BEGIN Data provided
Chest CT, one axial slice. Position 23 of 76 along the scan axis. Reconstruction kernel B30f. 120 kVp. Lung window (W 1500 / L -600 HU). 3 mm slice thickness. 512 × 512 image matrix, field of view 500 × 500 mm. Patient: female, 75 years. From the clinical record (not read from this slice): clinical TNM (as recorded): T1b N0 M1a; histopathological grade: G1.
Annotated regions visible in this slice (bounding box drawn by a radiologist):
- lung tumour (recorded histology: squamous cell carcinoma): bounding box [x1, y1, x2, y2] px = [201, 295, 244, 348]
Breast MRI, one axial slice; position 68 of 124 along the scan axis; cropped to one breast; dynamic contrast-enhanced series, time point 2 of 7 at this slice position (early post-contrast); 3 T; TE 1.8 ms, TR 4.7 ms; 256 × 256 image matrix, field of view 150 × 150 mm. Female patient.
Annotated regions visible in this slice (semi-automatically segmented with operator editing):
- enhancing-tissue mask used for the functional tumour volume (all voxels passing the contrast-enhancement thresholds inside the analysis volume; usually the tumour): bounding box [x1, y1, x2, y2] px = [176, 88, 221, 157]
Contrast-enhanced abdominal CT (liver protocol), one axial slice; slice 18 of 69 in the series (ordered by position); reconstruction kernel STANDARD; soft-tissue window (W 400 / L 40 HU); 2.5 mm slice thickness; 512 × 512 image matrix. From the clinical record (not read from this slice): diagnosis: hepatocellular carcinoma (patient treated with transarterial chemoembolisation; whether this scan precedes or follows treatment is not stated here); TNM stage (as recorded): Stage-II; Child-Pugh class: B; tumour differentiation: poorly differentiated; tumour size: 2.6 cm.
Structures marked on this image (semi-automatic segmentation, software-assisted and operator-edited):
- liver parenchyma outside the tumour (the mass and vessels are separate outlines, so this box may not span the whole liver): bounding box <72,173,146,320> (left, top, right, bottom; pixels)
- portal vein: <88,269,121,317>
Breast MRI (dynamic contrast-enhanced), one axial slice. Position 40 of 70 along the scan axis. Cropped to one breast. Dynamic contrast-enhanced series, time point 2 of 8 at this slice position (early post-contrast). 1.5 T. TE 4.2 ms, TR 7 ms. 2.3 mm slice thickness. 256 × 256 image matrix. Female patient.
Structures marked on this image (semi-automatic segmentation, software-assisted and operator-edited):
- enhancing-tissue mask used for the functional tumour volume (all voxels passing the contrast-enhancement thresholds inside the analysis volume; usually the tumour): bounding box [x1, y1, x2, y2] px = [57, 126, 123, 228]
END Data provided
Look for the line that contains "- portal vein: <88,269,121,317>" in the entries above. Set it down, along with all later lines, exactly as written.

- portal vein: <88,269,121,317>
Breast MRI (dynamic contrast-enhanced), one axial slice. Position 40 of 70 along the scan axis. Cropped to one breast. Dynamic contrast-enhanced series, time point 2 of 8 at this slice position (early post-contrast). 1.5 T. TE 4.2 ms, TR 7 ms. 2.3 mm slice thickness. 256 × 256 image matrix. Female patient.
Structures marked on this image (semi-automatic segmentation, software-assisted and operator-edited):
- enhancing-tissue mask used for the functional tumour volume (all voxels passing the contrast-enhancement thresholds inside the analysis volume; usually the tumour): bounding box [x1, y1, x2, y2] px = [57, 126, 123, 228]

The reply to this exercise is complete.